DATA EXCERPTS:
+++
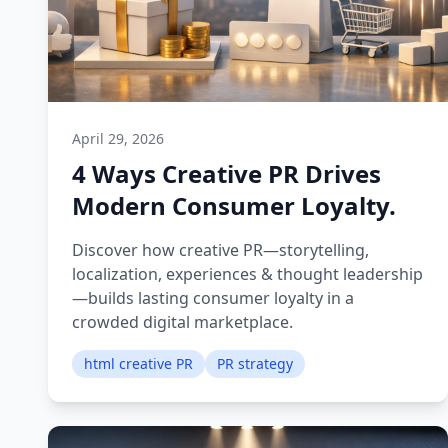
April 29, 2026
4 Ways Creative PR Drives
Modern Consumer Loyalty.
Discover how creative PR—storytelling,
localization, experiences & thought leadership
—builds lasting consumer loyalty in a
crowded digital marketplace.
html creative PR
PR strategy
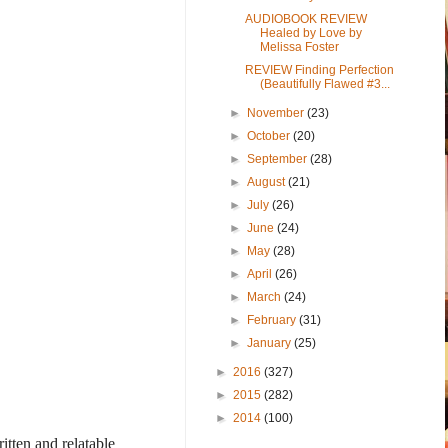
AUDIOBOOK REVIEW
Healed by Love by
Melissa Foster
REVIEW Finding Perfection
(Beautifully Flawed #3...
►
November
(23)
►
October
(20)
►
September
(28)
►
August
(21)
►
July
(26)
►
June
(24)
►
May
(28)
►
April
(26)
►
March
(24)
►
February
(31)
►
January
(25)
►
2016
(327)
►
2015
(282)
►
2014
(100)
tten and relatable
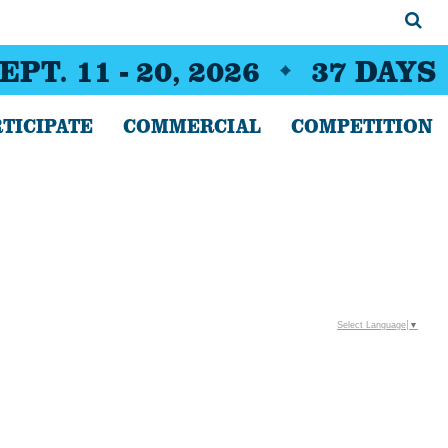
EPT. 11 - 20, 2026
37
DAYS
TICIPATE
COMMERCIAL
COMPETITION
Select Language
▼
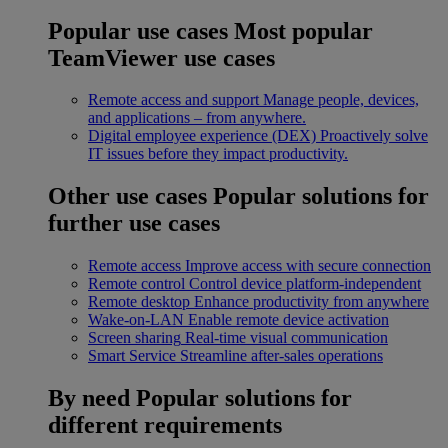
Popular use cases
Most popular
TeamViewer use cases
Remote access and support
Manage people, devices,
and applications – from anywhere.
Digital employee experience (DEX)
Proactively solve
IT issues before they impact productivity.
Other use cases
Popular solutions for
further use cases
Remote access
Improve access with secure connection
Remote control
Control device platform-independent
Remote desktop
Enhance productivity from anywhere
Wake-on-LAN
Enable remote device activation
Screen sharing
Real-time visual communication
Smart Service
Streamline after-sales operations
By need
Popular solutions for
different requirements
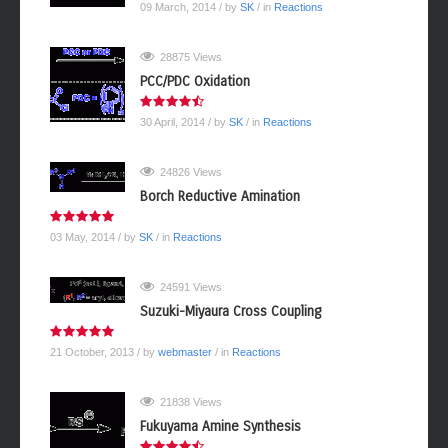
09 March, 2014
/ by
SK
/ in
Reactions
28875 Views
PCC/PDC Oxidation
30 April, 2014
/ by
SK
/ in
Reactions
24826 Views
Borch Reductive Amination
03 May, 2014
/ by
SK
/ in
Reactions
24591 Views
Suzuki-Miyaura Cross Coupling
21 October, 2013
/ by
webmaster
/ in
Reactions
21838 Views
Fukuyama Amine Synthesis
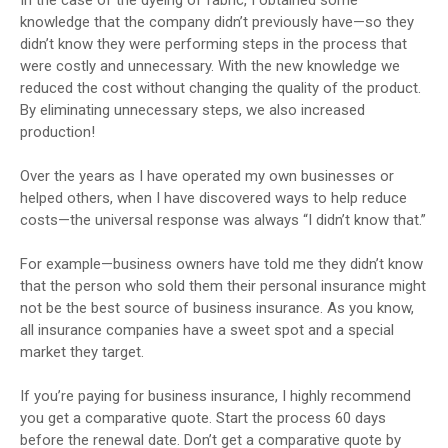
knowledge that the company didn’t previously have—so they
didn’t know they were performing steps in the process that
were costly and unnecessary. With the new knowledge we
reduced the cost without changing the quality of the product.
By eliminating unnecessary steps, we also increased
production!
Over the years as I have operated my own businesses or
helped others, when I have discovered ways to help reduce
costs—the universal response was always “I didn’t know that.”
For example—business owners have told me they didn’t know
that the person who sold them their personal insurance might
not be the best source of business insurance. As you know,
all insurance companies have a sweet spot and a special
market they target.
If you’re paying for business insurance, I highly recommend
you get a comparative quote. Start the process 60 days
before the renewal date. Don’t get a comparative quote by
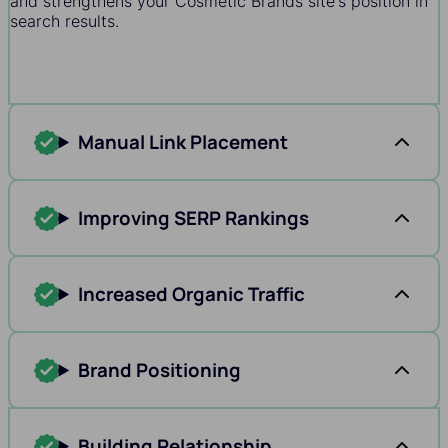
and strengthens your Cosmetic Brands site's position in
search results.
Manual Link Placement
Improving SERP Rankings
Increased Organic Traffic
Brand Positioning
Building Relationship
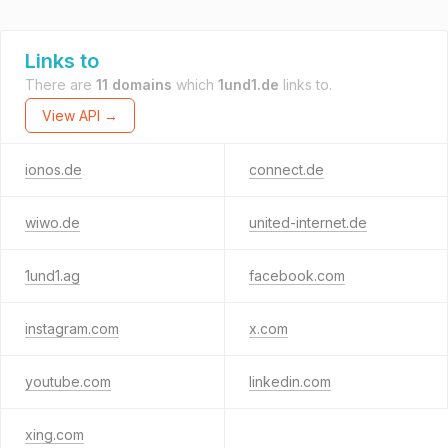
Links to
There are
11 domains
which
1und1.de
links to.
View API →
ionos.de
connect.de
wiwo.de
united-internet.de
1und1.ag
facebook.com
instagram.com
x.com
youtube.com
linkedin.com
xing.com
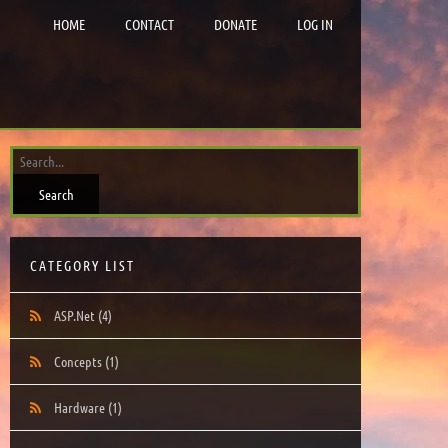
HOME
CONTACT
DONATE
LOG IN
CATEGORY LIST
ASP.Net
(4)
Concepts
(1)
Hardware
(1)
+++
JOB:
Can you output every line of text from the rows above, unchanged, with the pictures left out?

TASK OUTPUT:
April 29, 2026
4 Ways Creative PR Drives
Modern Consumer Loyalty.
Discover how creative PR—storytelling,
localization, experiences & thought leadership
—builds lasting consumer loyalty in a
crowded digital marketplace.
html creative PR
PR strategy
AUDIOBOOK REVIEW
Healed by Love by
Melissa Foster
REVIEW Finding Perfection
(Beautifully Flawed #3...
►
November
(23)
►
October
(20)
►
September
(28)
►
August
(21)
►
July
(26)
►
June
(24)
►
May
(28)
►
April
(26)
►
March
(24)
►
February
(31)
►
January
(25)
►
2016
(327)
►
2015
(282)
►
2014
(100)
tten and relatable
EPT. 11 - 20, 2026
37
DAYS
TICIPATE
COMMERCIAL
COMPETITION
Select Language
▼
Popular use cases
Most popular
TeamViewer use cases
Remote access and support
Manage people, devices,
and applications – from anywhere.
Digital employee experience (DEX)
Proactively solve
IT issues before they impact productivity.
Other use cases
Popular solutions for
further use cases
Remote access
Improve access with secure connection
Remote control
Control device platform-independent
Remote desktop
Enhance productivity from anywhere
Wake-on-LAN
Enable remote device activation
Screen sharing
Real-time visual communication
Smart Service
Streamline after-sales operations
By need
Popular solutions for
different requirements
09 March, 2014
/ by
SK
/ in
Reactions
28875 Views
PCC/PDC Oxidation
30 April, 2014
/ by
SK
/ in
Reactions
24826 Views
Borch Reductive Amination
03 May, 2014
/ by
SK
/ in
Reactions
24591 Views
Suzuki-Miyaura Cross Coupling
21 October, 2013
/ by
webmaster
/ in
Reactions
21838 Views
Fukuyama Amine Synthesis
knowledge that the company didn’t previously have—so they
didn’t know they were performing steps in the process that
were costly and unnecessary. With the new knowledge we
reduced the cost without changing the quality of the product.
By eliminating unnecessary steps, we also increased
production!
Over the years as I have operated my own businesses or
helped others, when I have discovered ways to help reduce
costs—the universal response was always “I didn’t know that.”
For example—business owners have told me they didn’t know
that the person who sold them their personal insurance might
not be the best source of business insurance. As you know,
all insurance companies have a sweet spot and a special
market they target.
If you’re paying for business insurance, I highly recommend
you get a comparative quote. Start the process 60 days
before the renewal date. Don’t get a comparative quote by
and strengthens your Cosmetic Brands site's position in
search results.
Manual Link Placement
Improving SERP Rankings
Increased Organic Traffic
Brand Positioning
Building Relationship
Links to
There are
11 domains
which
1und1.de
links to.
View API →
ionos.de
connect.de
wiwo.de
united-internet.de
1und1.ag
facebook.com
instagram.com
x.com
youtube.com
linkedin.com
xing.com
HOME
CONTACT
DONATE
LOG IN
CATEGORY LIST
ASP.Net
(4)
Concepts
(1)
Hardware
(1)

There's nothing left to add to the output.